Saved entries
▼▼▼
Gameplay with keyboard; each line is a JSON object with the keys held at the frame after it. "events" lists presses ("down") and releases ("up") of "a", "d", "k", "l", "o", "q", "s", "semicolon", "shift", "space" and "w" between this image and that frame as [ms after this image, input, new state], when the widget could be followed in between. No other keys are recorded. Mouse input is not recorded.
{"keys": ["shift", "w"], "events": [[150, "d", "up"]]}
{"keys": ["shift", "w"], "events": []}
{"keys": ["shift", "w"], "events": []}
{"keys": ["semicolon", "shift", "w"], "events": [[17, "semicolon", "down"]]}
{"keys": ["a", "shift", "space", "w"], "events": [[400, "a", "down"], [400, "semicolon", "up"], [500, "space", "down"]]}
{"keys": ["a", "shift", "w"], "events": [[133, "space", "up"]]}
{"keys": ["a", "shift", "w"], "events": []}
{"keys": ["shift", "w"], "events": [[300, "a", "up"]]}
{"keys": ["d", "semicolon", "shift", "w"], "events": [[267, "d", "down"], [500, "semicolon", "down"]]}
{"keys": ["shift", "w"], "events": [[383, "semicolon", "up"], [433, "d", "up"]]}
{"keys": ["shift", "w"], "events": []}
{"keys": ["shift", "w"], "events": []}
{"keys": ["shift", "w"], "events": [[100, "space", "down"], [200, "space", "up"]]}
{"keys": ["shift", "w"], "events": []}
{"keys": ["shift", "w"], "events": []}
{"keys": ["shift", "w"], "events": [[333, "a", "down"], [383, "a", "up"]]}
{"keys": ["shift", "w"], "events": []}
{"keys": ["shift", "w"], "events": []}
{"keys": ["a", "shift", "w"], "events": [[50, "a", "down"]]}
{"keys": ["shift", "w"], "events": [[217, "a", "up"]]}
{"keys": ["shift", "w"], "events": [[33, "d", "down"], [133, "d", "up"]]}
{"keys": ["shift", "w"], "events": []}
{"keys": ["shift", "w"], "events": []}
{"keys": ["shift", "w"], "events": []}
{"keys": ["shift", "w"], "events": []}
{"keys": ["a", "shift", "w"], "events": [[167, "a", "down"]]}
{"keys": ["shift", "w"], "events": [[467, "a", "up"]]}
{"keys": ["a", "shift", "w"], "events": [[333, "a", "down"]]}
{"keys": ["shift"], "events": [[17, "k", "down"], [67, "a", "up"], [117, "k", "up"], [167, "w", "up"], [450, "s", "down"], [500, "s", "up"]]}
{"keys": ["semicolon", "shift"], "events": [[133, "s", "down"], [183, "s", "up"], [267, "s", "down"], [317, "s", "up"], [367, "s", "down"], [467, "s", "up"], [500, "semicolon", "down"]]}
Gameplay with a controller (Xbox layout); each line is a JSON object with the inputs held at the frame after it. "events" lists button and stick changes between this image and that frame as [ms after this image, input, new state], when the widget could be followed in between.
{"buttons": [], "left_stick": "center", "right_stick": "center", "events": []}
▲▲▲
Problem details
Exactly as given, set down all of the lines above.

Result for this exercise
Gameplay with keyboard; each line is a JSON object with the keys held at the frame after it. "events" lists presses ("down") and releases ("up") of "a", "d", "k", "l", "o", "q", "s", "semicolon", "shift", "space" and "w" between this image and that frame as [ms after this image, input, new state], when the widget could be followed in between. No other keys are recorded. Mouse input is not recorded.
{"keys": ["shift", "w"], "events": [[150, "d", "up"]]}
{"keys": ["shift", "w"], "events": []}
{"keys": ["shift", "w"], "events": []}
{"keys": ["semicolon", "shift", "w"], "events": [[17, "semicolon", "down"]]}
{"keys": ["a", "shift", "space", "w"], "events": [[400, "a", "down"], [400, "semicolon", "up"], [500, "space", "down"]]}
{"keys": ["a", "shift", "w"], "events": [[133, "space", "up"]]}
{"keys": ["a", "shift", "w"], "events": []}
{"keys": ["shift", "w"], "events": [[300, "a", "up"]]}
{"keys": ["d", "semicolon", "shift", "w"], "events": [[267, "d", "down"], [500, "semicolon", "down"]]}
{"keys": ["shift", "w"], "events": [[383, "semicolon", "up"], [433, "d", "up"]]}
{"keys": ["shift", "w"], "events": []}
{"keys": ["shift", "w"], "events": []}
{"keys": ["shift", "w"], "events": [[100, "space", "down"], [200, "space", "up"]]}
{"keys": ["shift", "w"], "events": []}
{"keys": ["shift", "w"], "events": []}
{"keys": ["shift", "w"], "events": [[333, "a", "down"], [383, "a", "up"]]}
{"keys": ["shift", "w"], "events": []}
{"keys": ["shift", "w"], "events": []}
{"keys": ["a", "shift", "w"], "events": [[50, "a", "down"]]}
{"keys": ["shift", "w"], "events": [[217, "a", "up"]]}
{"keys": ["shift", "w"], "events": [[33, "d", "down"], [133, "d", "up"]]}
{"keys": ["shift", "w"], "events": []}
{"keys": ["shift", "w"], "events": []}
{"keys": ["shift", "w"], "events": []}
{"keys": ["shift", "w"], "events": []}
{"keys": ["a", "shift", "w"], "events": [[167, "a", "down"]]}
{"keys": ["shift", "w"], "events": [[467, "a", "up"]]}
{"keys": ["a", "shift", "w"], "events": [[333, "a", "down"]]}
{"keys": ["shift"], "events": [[17, "k", "down"], [67, "a", "up"], [117, "k", "up"], [167, "w", "up"], [450, "s", "down"], [500, "s", "up"]]}
{"keys": ["semicolon", "shift"], "events": [[133, "s", "down"], [183, "s", "up"], [267, "s", "down"], [317, "s", "up"], [367, "s", "down"], [467, "s", "up"], [500, "semicolon", "down"]]}
Gameplay with a controller (Xbox layout); each line is a JSON object with the inputs held at the frame after it. "events" lists button and stick changes between this image and that frame as [ms after this image, input, new state], when the widget could be followed in between.
{"buttons": [], "left_stick": "center", "right_stick": "center", "events": []}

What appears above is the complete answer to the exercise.